Xuanqian responds as below (copied and pasted from the link) ... implying there is a major problem with digital volume controls ....

The algorithm won’t fix digital volume control major problem.
Let’s say we have a DAC which has dynamic range (DNR) of 120dB. It means you DAC has a 1uV noise floor from the DAC chip itself and the all the analog circuits after that comparing to a maximum of 1V output signal level; this makes 120dB DNR.
When you apply digital volume control, the signal level will drop but the noise floor will probably not drop, or at least will not drop accordingly. If you apply a -40dB volume control, your music signal level will drop to 0.01V, but the noise floor won’t drop to 0.01uV because it is way beyond any of current component’s limitation. Let’s say the noise floor drop to 0.1uV (which I will be very impressed), you will lost 20dB dynamic range. In real world, you will lose way more than 20dB, that’s why digital volume control can make sound so dull when you turn the volume down, you just lost a lot of details in the music.

____

Required tasks:
a - Answer these from the passage on digital volume control:
(i) What dynamic range does the example DAC have?
(ii) To what level does the music signal drop when a -40dB volume control is applied?
(iii) How much dynamic range is lost if the noise floor drops to 0.1uV?
b - Update the stretch of the passage on digital volume control from "Xuanqian responds as" through "makes 120dB DNR.", replacing "noise floor" with "noise level".
The data that comes next stands apart from the passage on digital volume control.

Records from a data collection
____

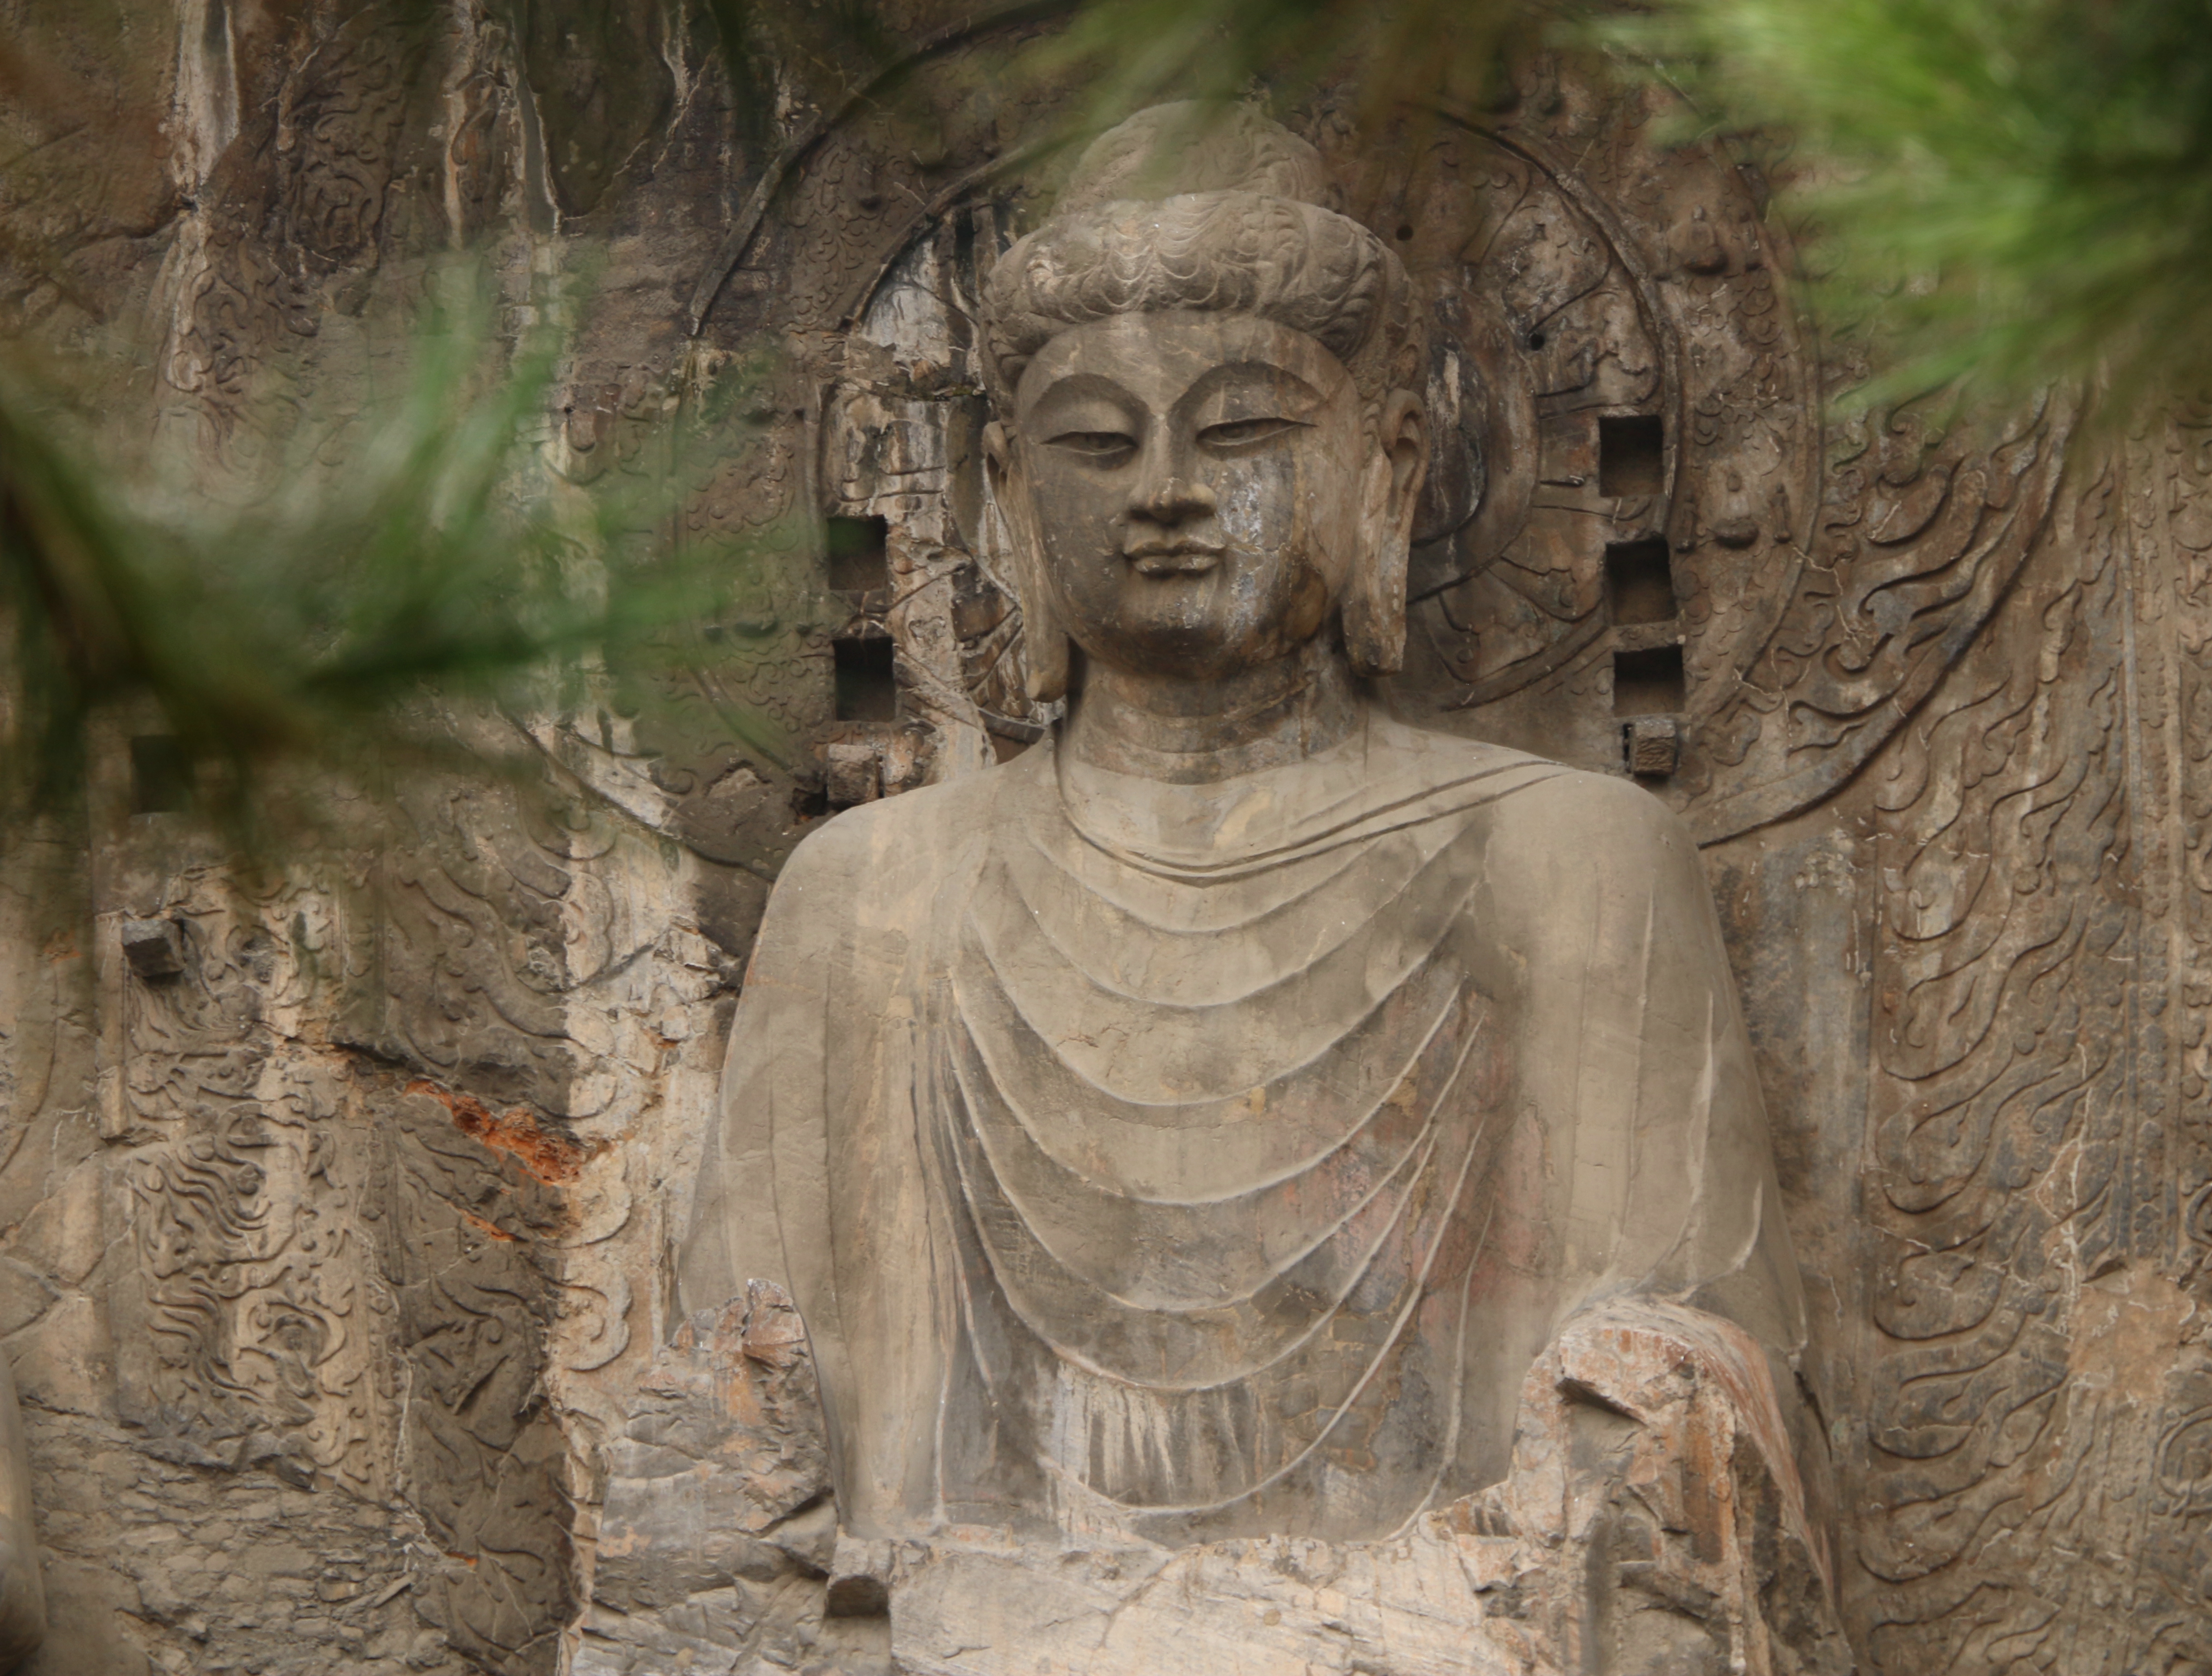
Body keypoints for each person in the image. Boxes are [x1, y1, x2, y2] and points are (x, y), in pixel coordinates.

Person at [680, 102, 1808, 1554]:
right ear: (1010, 497)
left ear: (1388, 470)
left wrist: (1642, 1419)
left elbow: (1683, 1401)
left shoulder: (1574, 862)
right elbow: (739, 1434)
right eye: (1095, 442)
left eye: (1246, 428)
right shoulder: (869, 896)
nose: (1165, 490)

____

Your responses:
a -
(i) 120dB
(ii) 0.01V
(iii) 20dB

b -
Xuanqian responds as below (copied and pasted from the link) ... implying there is a major problem with digital volume controls ....

The algorithm won’t fix digital volume control major problem.
Let’s say we have a DAC which has dynamic range (DNR) of 120dB. It means you DAC has a 1uV noise level from the DAC chip itself and the all the analog circuits after that comparing to a maximum of 1V output signal level; this makes 120dB DNR.